Ci-dessus Meggie Samson vue par Clarke
LE PICTORIALISME par Stéphane Noël
Le mouvement se met en place grâce à la convergence de plusieurs conjonctures : technique, économique, socio-politique et esthétique. Depuis 1870, les progrès techniques développent un matériel photographique au maniement de plus en plus simplifié dont l’évolution aboutit au fameux « clic-clac Kodak » (« you press the button, we do the rest ») de George Eastman en 1888.

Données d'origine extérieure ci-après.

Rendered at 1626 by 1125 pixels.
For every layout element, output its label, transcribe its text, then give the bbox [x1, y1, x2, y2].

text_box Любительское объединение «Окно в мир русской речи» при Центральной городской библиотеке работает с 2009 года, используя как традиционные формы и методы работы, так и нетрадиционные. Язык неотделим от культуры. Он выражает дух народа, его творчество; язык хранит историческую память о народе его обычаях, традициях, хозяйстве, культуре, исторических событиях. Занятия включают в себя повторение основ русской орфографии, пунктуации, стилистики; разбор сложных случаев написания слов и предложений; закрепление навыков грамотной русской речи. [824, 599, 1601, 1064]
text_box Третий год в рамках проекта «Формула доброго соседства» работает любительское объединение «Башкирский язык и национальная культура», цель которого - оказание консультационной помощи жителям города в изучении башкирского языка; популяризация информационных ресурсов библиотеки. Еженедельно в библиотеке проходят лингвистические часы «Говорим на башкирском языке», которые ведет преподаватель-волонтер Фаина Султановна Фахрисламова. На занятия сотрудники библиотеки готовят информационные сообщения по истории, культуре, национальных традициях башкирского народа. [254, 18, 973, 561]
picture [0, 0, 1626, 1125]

Un public croissant n’achète plus des photographies mais le moyen de les produire. Cette démocratisation de la technique ne concerne guère la population prolétaire, trop pauvre, mais profite surtout aux classes moyennes et à la nouvelle bourgeoisie qui apparaît à la faveur du déclin du libéralisme et de l’accession au pouvoir des partis démocrates.
Cette nouvelle bourgeoisie a besoin de définir son identité et son rôle dans un univers agité par les luttes ouvrières. Elle cherche, en un mot, une représentation que le pictorialisme va contribuer à lui donner.
Puisque la science avait mis la photographie à la portée du plus grand nombre, il fallait, pour conserver le privilège de la pratique photographique et se démarquer de son usage de masse, la soumettre à des règles qui favorisent ceux qui les maîtrisent, c’est-à-dire des règles qui soient difficilement transmissibles. Or, ces règles s’exercent dans un domaine dont le prestige est infaillible : l’art. Que la photographie soit un art : tel sera le grand projet esthétique de la bourgeoisie à la fin du XIXe siècle.
GLITCH NUMÉRIQUE ET NÉO PICTORIALISME
Ce mouvement pluridisciplinaire apparaît avec un certain regain d’intérêt pour les techniques photographiques anciennes. Il tente de valoriser le geste de l’artiste ainsi que sa subjectivité. Œuvre unique contre œuvre multiple, auteur contre opérateur, l'interprétation s'opposant à la transparence du réel. Le Néo Pictorialisme fait donc l'éloge de la matière, le photographe utilise le pinceau, la brosse, le grattoir.
Qu'elles soient le fruit d'une expérimentation plastique ou digitale, les images sont réalisées dans le but d'une recomposition future, et c'est par le biais de manipulations qu'elles semblent ainsi accéder au rang d 'Art.
Est-ce bien la fin du pictorialisme ? L’utilisation des canons de la peinture pour photographier a l’air d’avoir bel et bien disparue. Cependant, le jeu des matériaux existe toujours : utilisation des pinceaux, brosses et autres outils pour effacer le côté lisse et parfait de la photographie. Ces artistes, des plasticiens, sont des artistes actuels puisque ce nouveau mouvement débute au début du XXIème siècle, soit un siècle après le pictorialisme.
Comme c’est un mouvement actuel, les différentes définitions du néo-pictorialisme sont nombreuses. D’un côté, le néo-pictorialisme part de l’approche inverse du mouvement pictorialiste : au lieu d’utiliser la peinture pour créer une image photographique, le but est dorénavant d’utiliser la perfection de la photographie pour créer une peinture, un peu comme faisaient les peintres aux tout débuts de la photographie.